*Problem description*
Lines with the string "used" are to be identified in the listing and copied.
□ □ □
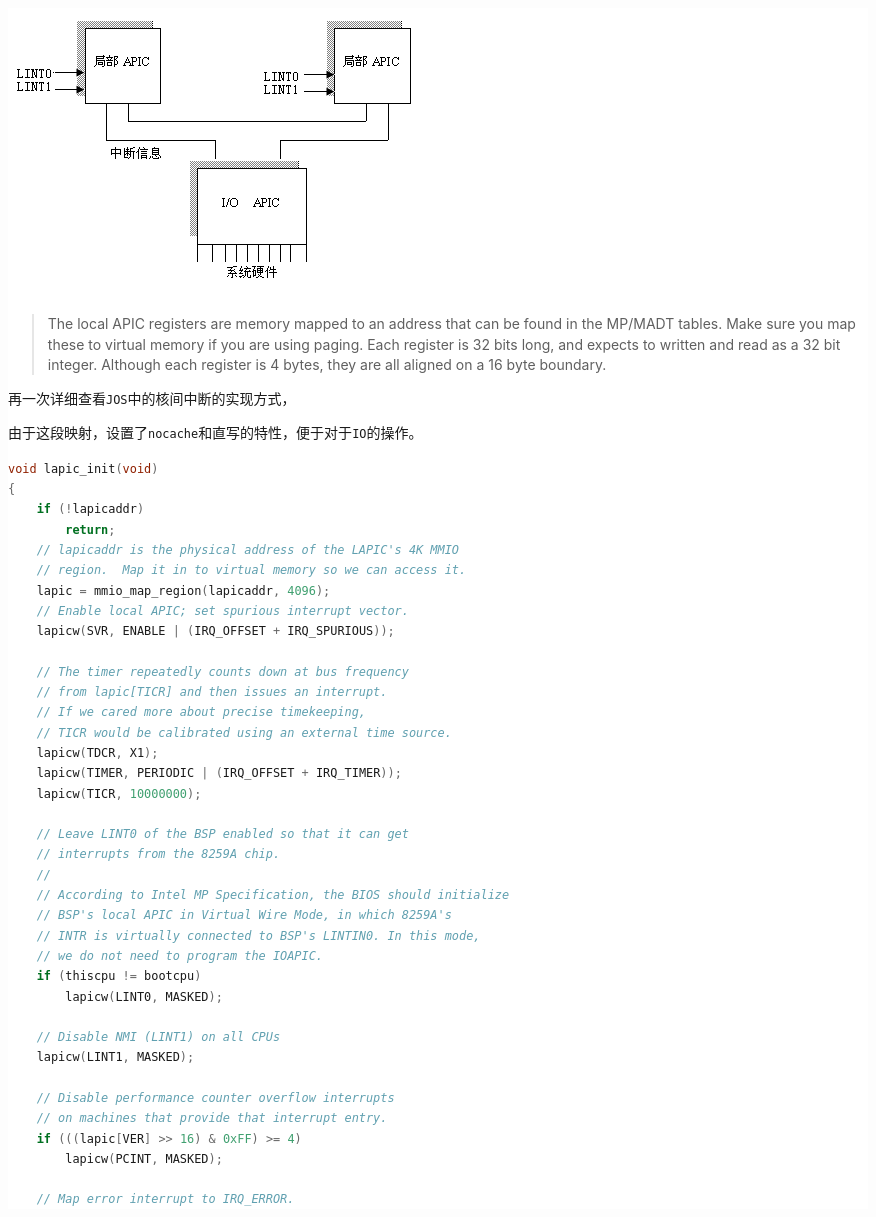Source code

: ![](./img/ioapic.gif)



> The local APIC registers are memory mapped to an address that can be found in the MP/MADT tables. Make sure you map these to virtual memory if you are using paging. Each register is 32 bits long, and expects to written and read as a 32 bit integer. Although each register is 4 bytes, they are all aligned on a 16 byte boundary. 

再一次详细查看`JOS`中的核间中断的实现方式，

由于这段映射，设置了`nocache`和直写的特性，便于对于`IO`的操作。

```c
void lapic_init(void)
{
	if (!lapicaddr)
		return;
	// lapicaddr is the physical address of the LAPIC's 4K MMIO
	// region.  Map it in to virtual memory so we can access it.
	lapic = mmio_map_region(lapicaddr, 4096);
	// Enable local APIC; set spurious interrupt vector.
	lapicw(SVR, ENABLE | (IRQ_OFFSET + IRQ_SPURIOUS));

	// The timer repeatedly counts down at bus frequency
	// from lapic[TICR] and then issues an interrupt.
	// If we cared more about precise timekeeping,
	// TICR would be calibrated using an external time source.
	lapicw(TDCR, X1);
	lapicw(TIMER, PERIODIC | (IRQ_OFFSET + IRQ_TIMER));
	lapicw(TICR, 10000000);

	// Leave LINT0 of the BSP enabled so that it can get
	// interrupts from the 8259A chip.
	//
	// According to Intel MP Specification, the BIOS should initialize
	// BSP's local APIC in Virtual Wire Mode, in which 8259A's
	// INTR is virtually connected to BSP's LINTIN0. In this mode,
	// we do not need to program the IOAPIC.
	if (thiscpu != bootcpu)
		lapicw(LINT0, MASKED);

	// Disable NMI (LINT1) on all CPUs
	lapicw(LINT1, MASKED);

	// Disable performance counter overflow interrupts
	// on machines that provide that interrupt entry.
	if (((lapic[VER] >> 16) & 0xFF) >= 4)
		lapicw(PCINT, MASKED);

	// Map error interrupt to IRQ_ERROR.
```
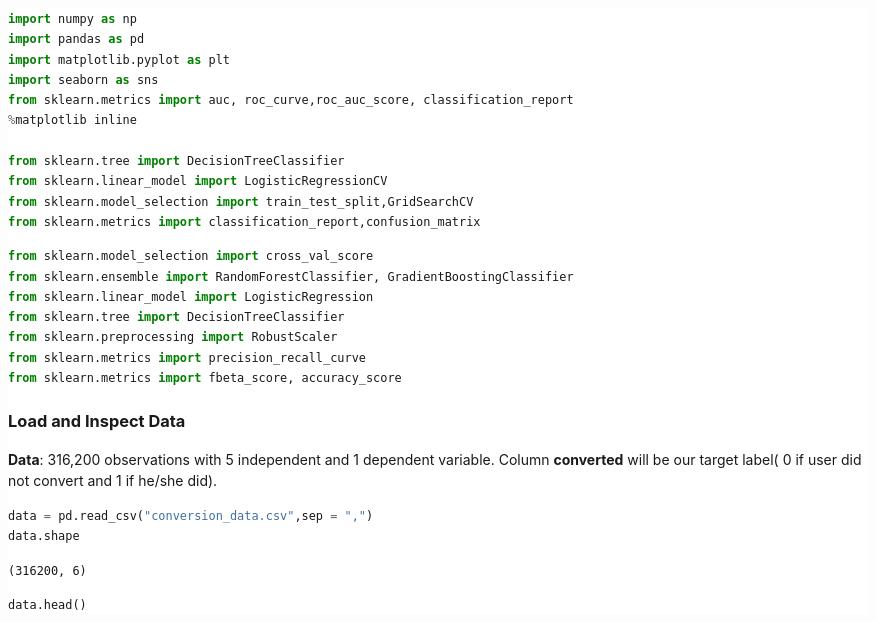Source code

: 
```python
import numpy as np
import pandas as pd
import matplotlib.pyplot as plt
import seaborn as sns
from sklearn.metrics import auc, roc_curve,roc_auc_score, classification_report
%matplotlib inline

from sklearn.tree import DecisionTreeClassifier
from sklearn.linear_model import LogisticRegressionCV
from sklearn.model_selection import train_test_split,GridSearchCV
from sklearn.metrics import classification_report,confusion_matrix
```


```python
from sklearn.model_selection import cross_val_score
from sklearn.ensemble import RandomForestClassifier, GradientBoostingClassifier
from sklearn.linear_model import LogisticRegression 
from sklearn.tree import DecisionTreeClassifier
from sklearn.preprocessing import RobustScaler
from sklearn.metrics import precision_recall_curve
from sklearn.metrics import fbeta_score, accuracy_score
```

### Load and Inspect Data

**Data**: 316,200 observations with 5 independent and 1 dependent variable. Column **converted** will be our target label( 0 if user did not convert and 1 if he/she did). 


```python
data = pd.read_csv("conversion_data.csv",sep = ",")
data.shape
```




    (316200, 6)




```python
data.head()
```




<div>
<style scoped>
    .dataframe tbody tr th:only-of-type {
        vertical-align: middle;
    }

    .dataframe tbody tr th {
        vertical-align: top;
    }
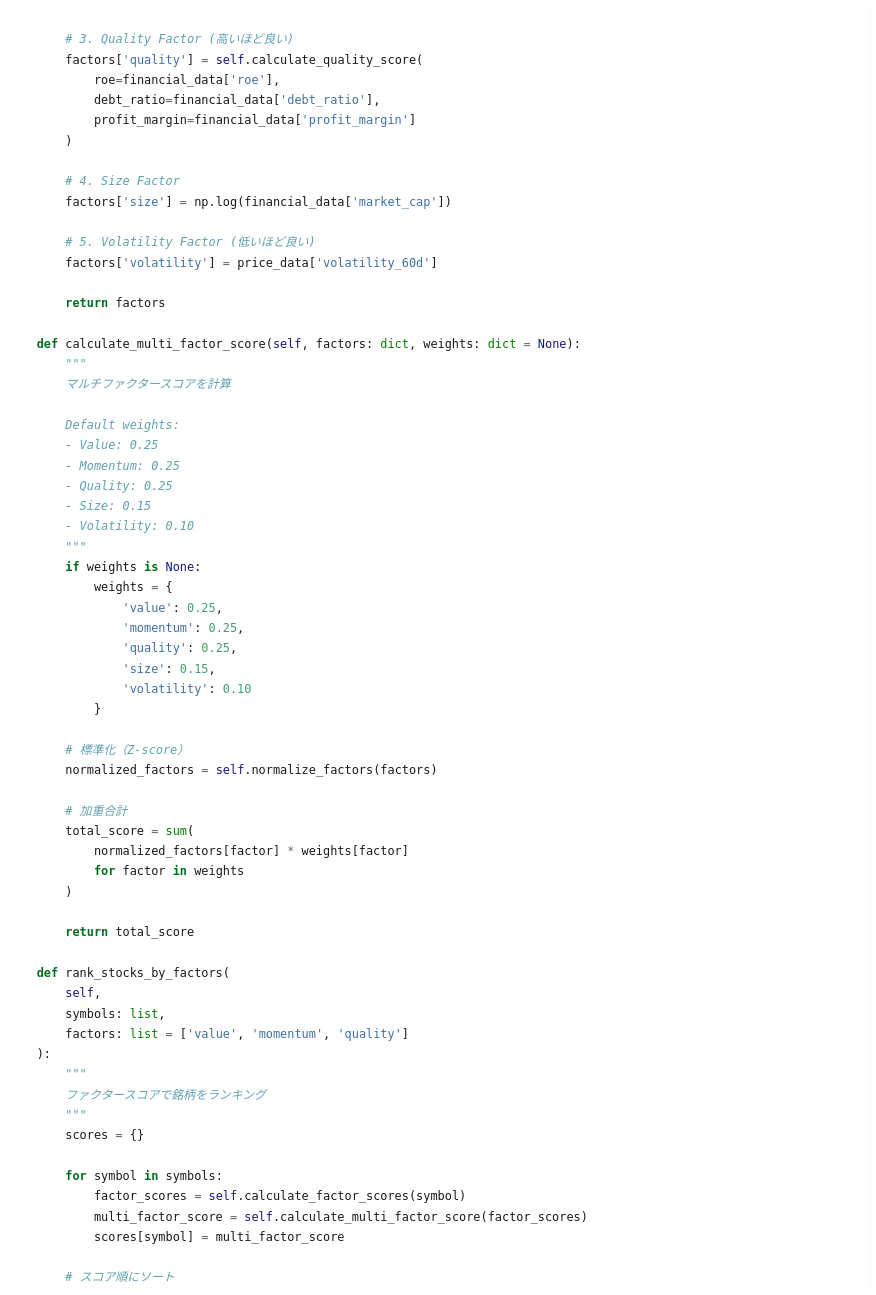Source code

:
 ```python

        # 3. Quality Factor (高いほど良い)
        factors['quality'] = self.calculate_quality_score(
            roe=financial_data['roe'],
            debt_ratio=financial_data['debt_ratio'],
            profit_margin=financial_data['profit_margin']
        )

        # 4. Size Factor
        factors['size'] = np.log(financial_data['market_cap'])

        # 5. Volatility Factor (低いほど良い)
        factors['volatility'] = price_data['volatility_60d']

        return factors

    def calculate_multi_factor_score(self, factors: dict, weights: dict = None):
        """
        マルチファクタースコアを計算

        Default weights:
        - Value: 0.25
        - Momentum: 0.25
        - Quality: 0.25
        - Size: 0.15
        - Volatility: 0.10
        """
        if weights is None:
            weights = {
                'value': 0.25,
                'momentum': 0.25,
                'quality': 0.25,
                'size': 0.15,
                'volatility': 0.10
            }

        # 標準化（Z-score）
        normalized_factors = self.normalize_factors(factors)

        # 加重合計
        total_score = sum(
            normalized_factors[factor] * weights[factor]
            for factor in weights
        )

        return total_score

    def rank_stocks_by_factors(
        self,
        symbols: list,
        factors: list = ['value', 'momentum', 'quality']
    ):
        """
        ファクタースコアで銘柄をランキング
        """
        scores = {}

        for symbol in symbols:
            factor_scores = self.calculate_factor_scores(symbol)
            multi_factor_score = self.calculate_multi_factor_score(factor_scores)
            scores[symbol] = multi_factor_score

        # スコア順にソート
```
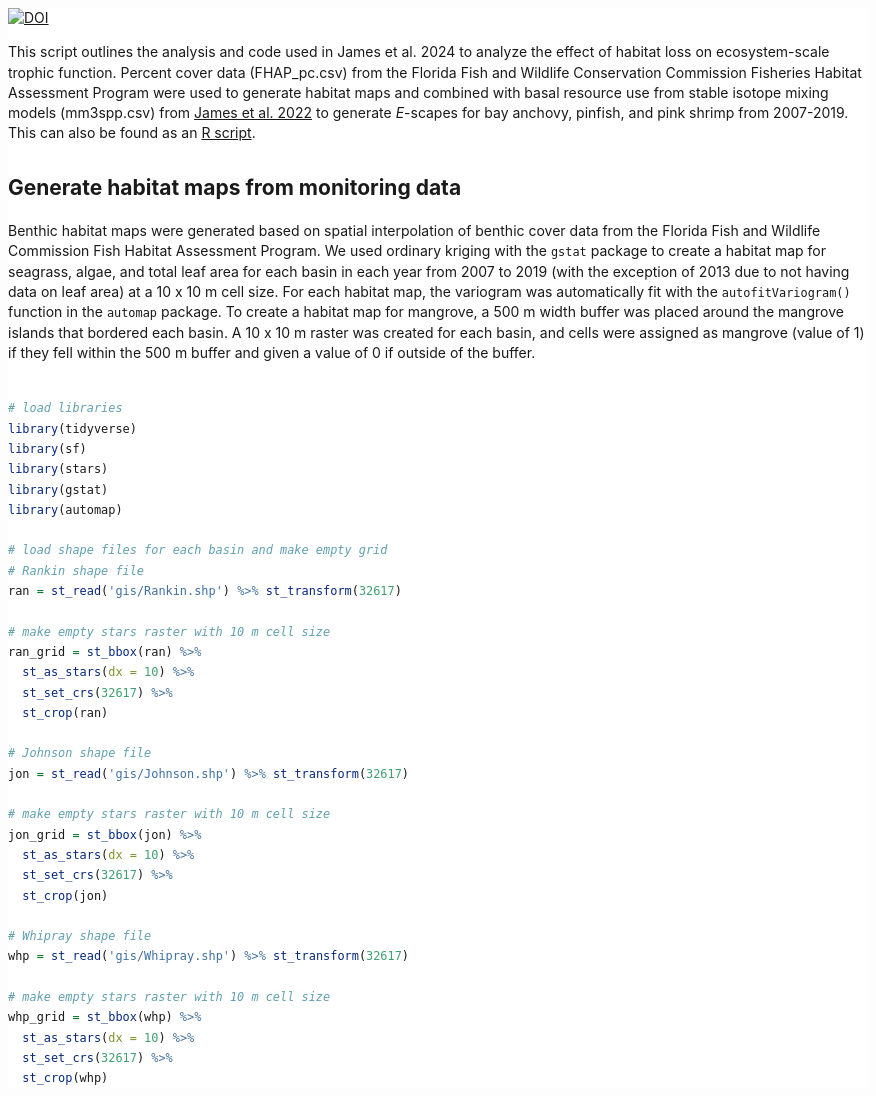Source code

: [![DOI](https://zenodo.org/badge/767765286.svg)](https://zenodo.org/doi/10.5281/zenodo.10802559)

This script outlines the analysis and code used in James et al. 2024 to
analyze the effect of habitat loss on ecosystem-scale trophic function.
Percent cover data (FHAP_pc.csv) from the Florida Fish and Wildlife
Conservation Commission Fisheries Habitat Assessment Program were used
to generate habitat maps and combined with basal resource use from
stable isotope mixing models (mm3spp.csv) from [James et
al. 2022](https://doi.org/10.1093/icesjms/fsac112) to generate
*E*-scapes for bay anchovy, pinfish, and pink shrimp from 2007-2019.
This can also be found as an [R script](sgE-scape_analysis.R).

## Generate habitat maps from monitoring data

Benthic habitat maps were generated based on spatial interpolation of
benthic cover data from the Florida Fish and Wildlife Commission Fish
Habitat Assessment Program. We used ordinary kriging with the `gstat`
package to create a habitat map for seagrass, algae, and total leaf area
for each basin in each year from 2007 to 2019 (with the exception of
2013 due to not having data on leaf area) at a 10 x 10 m cell size. For
each habitat map, the variogram was automatically fit with the
`autofitVariogram()` function in the `automap` package. To create a
habitat map for mangrove, a 500 m width buffer was placed around the
mangrove islands that bordered each basin. A 10 x 10 m raster was
created for each basin, and cells were assigned as mangrove (value of 1)
if they fell within the 500 m buffer and given a value of 0 if outside
of the buffer.

``` r

# load libraries 
library(tidyverse)
library(sf)
library(stars)
library(gstat)
library(automap)

# load shape files for each basin and make empty grid
# Rankin shape file
ran = st_read('gis/Rankin.shp') %>% st_transform(32617)

# make empty stars raster with 10 m cell size
ran_grid = st_bbox(ran) %>%
  st_as_stars(dx = 10) %>%
  st_set_crs(32617) %>%
  st_crop(ran)

# Johnson shape file
jon = st_read('gis/Johnson.shp') %>% st_transform(32617)

# make empty stars raster with 10 m cell size
jon_grid = st_bbox(jon) %>%
  st_as_stars(dx = 10) %>%
  st_set_crs(32617) %>%
  st_crop(jon)

# Whipray shape file
whp = st_read('gis/Whipray.shp') %>% st_transform(32617)

# make empty stars raster with 10 m cell size
whp_grid = st_bbox(whp) %>%
  st_as_stars(dx = 10) %>%
  st_set_crs(32617) %>%
  st_crop(whp)
```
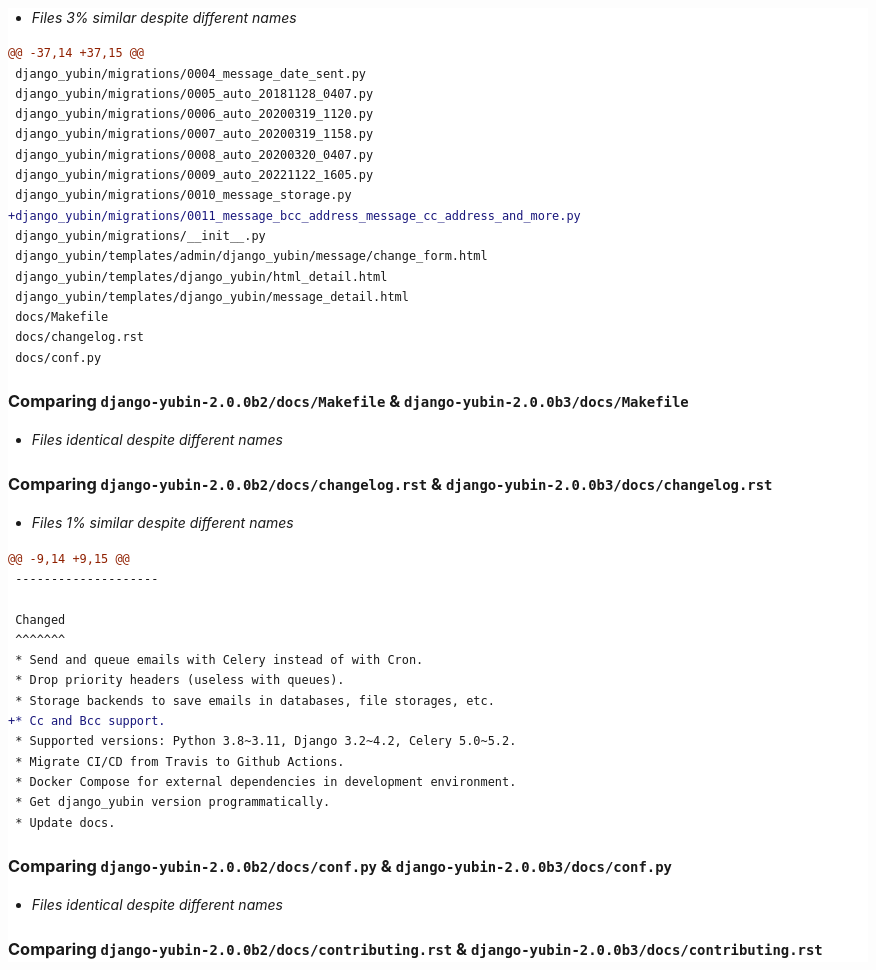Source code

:  * *Files 3% similar despite different names*

```diff
@@ -37,14 +37,15 @@
 django_yubin/migrations/0004_message_date_sent.py
 django_yubin/migrations/0005_auto_20181128_0407.py
 django_yubin/migrations/0006_auto_20200319_1120.py
 django_yubin/migrations/0007_auto_20200319_1158.py
 django_yubin/migrations/0008_auto_20200320_0407.py
 django_yubin/migrations/0009_auto_20221122_1605.py
 django_yubin/migrations/0010_message_storage.py
+django_yubin/migrations/0011_message_bcc_address_message_cc_address_and_more.py
 django_yubin/migrations/__init__.py
 django_yubin/templates/admin/django_yubin/message/change_form.html
 django_yubin/templates/django_yubin/html_detail.html
 django_yubin/templates/django_yubin/message_detail.html
 docs/Makefile
 docs/changelog.rst
 docs/conf.py
```

### Comparing `django-yubin-2.0.0b2/docs/Makefile` & `django-yubin-2.0.0b3/docs/Makefile`

 * *Files identical despite different names*

### Comparing `django-yubin-2.0.0b2/docs/changelog.rst` & `django-yubin-2.0.0b3/docs/changelog.rst`

 * *Files 1% similar despite different names*

```diff
@@ -9,14 +9,15 @@
 --------------------
 
 Changed
 ^^^^^^^
 * Send and queue emails with Celery instead of with Cron.
 * Drop priority headers (useless with queues).
 * Storage backends to save emails in databases, file storages, etc.
+* Cc and Bcc support.
 * Supported versions: Python 3.8~3.11, Django 3.2~4.2, Celery 5.0~5.2.
 * Migrate CI/CD from Travis to Github Actions.
 * Docker Compose for external dependencies in development environment.
 * Get django_yubin version programmatically.
 * Update docs.
```

### Comparing `django-yubin-2.0.0b2/docs/conf.py` & `django-yubin-2.0.0b3/docs/conf.py`

 * *Files identical despite different names*

### Comparing `django-yubin-2.0.0b2/docs/contributing.rst` & `django-yubin-2.0.0b3/docs/contributing.rst`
□ □ □
*Result for this exercise*
This script outlines the analysis and code used in James et al. 2024 to
Conservation Commission Fisheries Habitat Assessment Program were used
Habitat Assessment Program. We used ordinary kriging with the `gstat`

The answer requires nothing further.